___ Data supplied ___

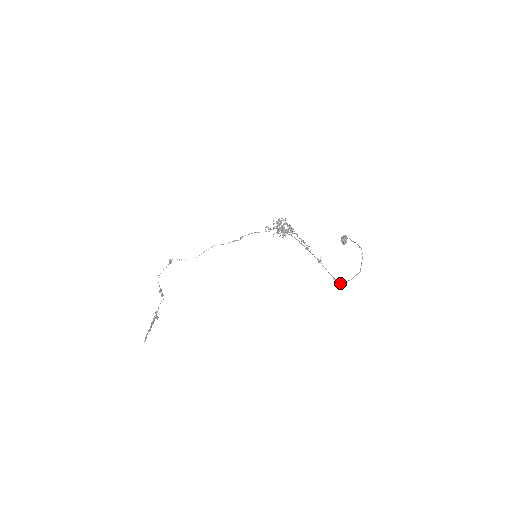
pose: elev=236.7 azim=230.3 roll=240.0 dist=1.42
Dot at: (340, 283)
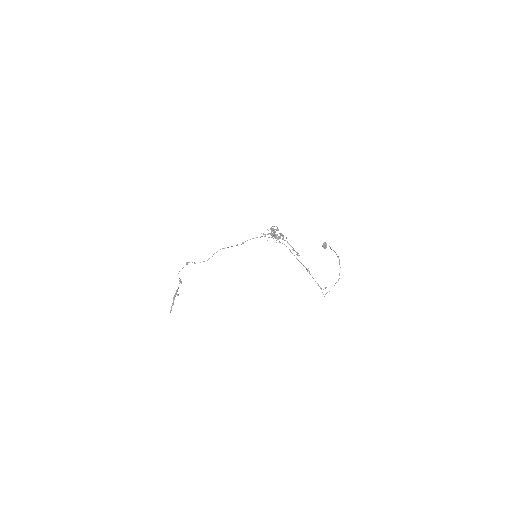
Dot at: (325, 294)
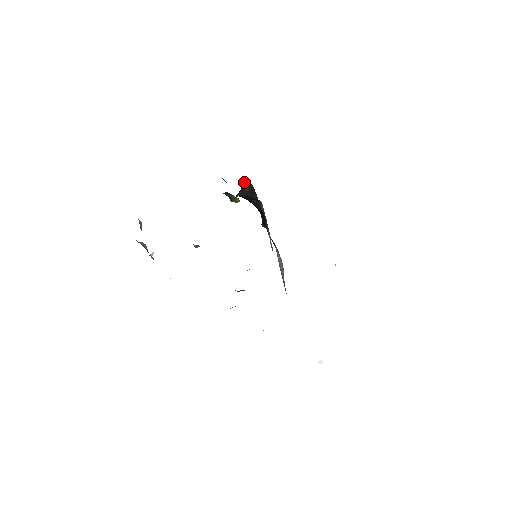
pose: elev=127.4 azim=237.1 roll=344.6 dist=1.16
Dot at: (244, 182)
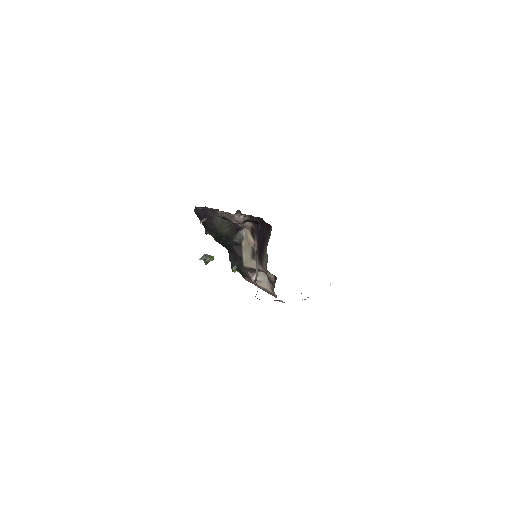
Dot at: (235, 213)
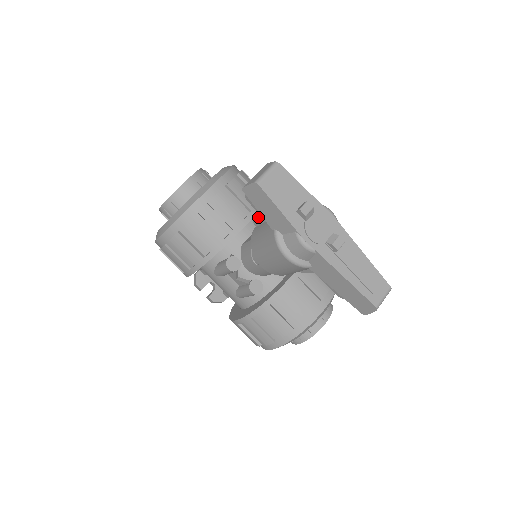
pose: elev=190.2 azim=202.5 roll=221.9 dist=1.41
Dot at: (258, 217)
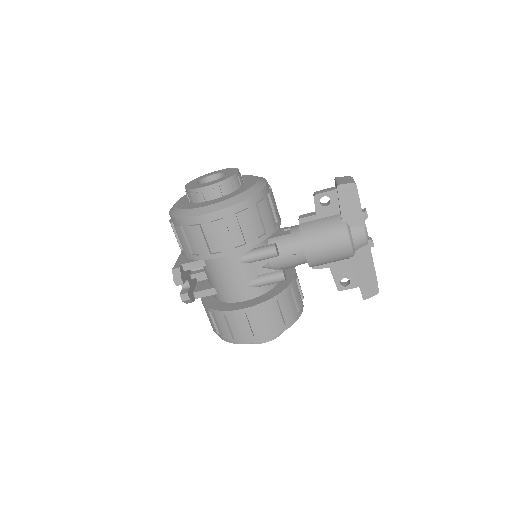
Dot at: (307, 215)
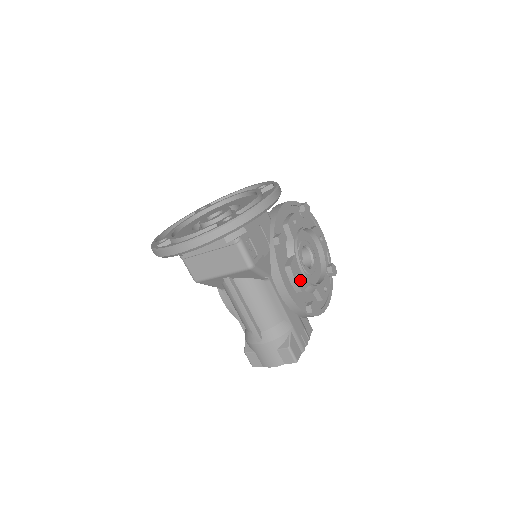
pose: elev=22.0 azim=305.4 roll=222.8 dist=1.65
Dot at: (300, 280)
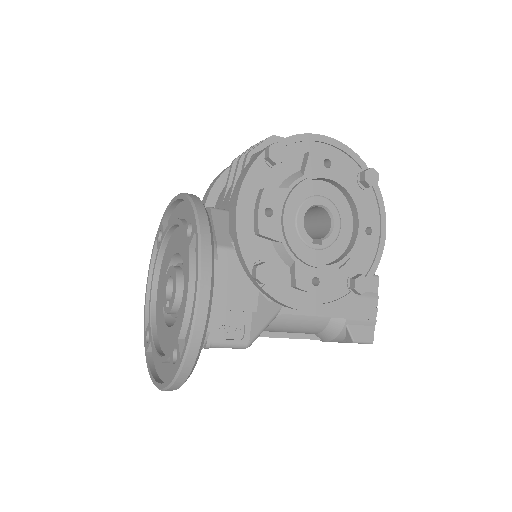
Dot at: (321, 281)
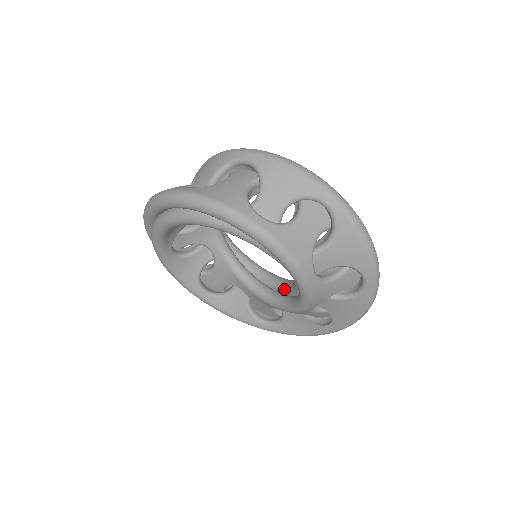
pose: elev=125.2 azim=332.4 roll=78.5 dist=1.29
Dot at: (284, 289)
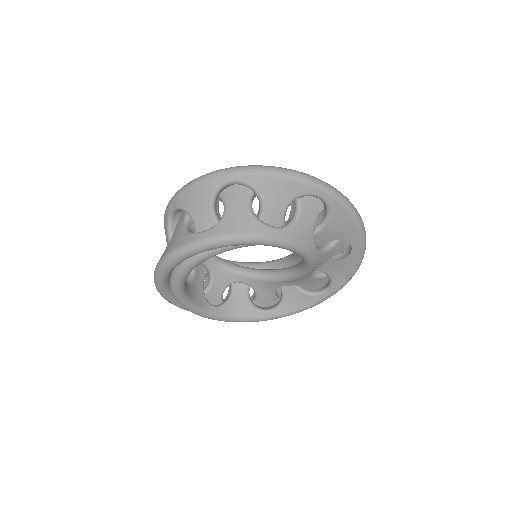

___

> [Task goal]
Edit the records from the very first line through the line that contains "Dot at: (307, 215)", replacing "pose" with "view" and keeping everything else unchanged. Give only those lines, and leave the pictures out.

> [Output for this task]
view: elev=236.7 azim=230.3 roll=240.0 dist=1.42
Dot at: (340, 283)
Dot at: (325, 294)
view: elev=127.4 azim=237.1 roll=344.6 dist=1.16
Dot at: (244, 182)
Dot at: (235, 213)
view: elev=190.2 azim=202.5 roll=221.9 dist=1.41
Dot at: (258, 217)
Dot at: (307, 215)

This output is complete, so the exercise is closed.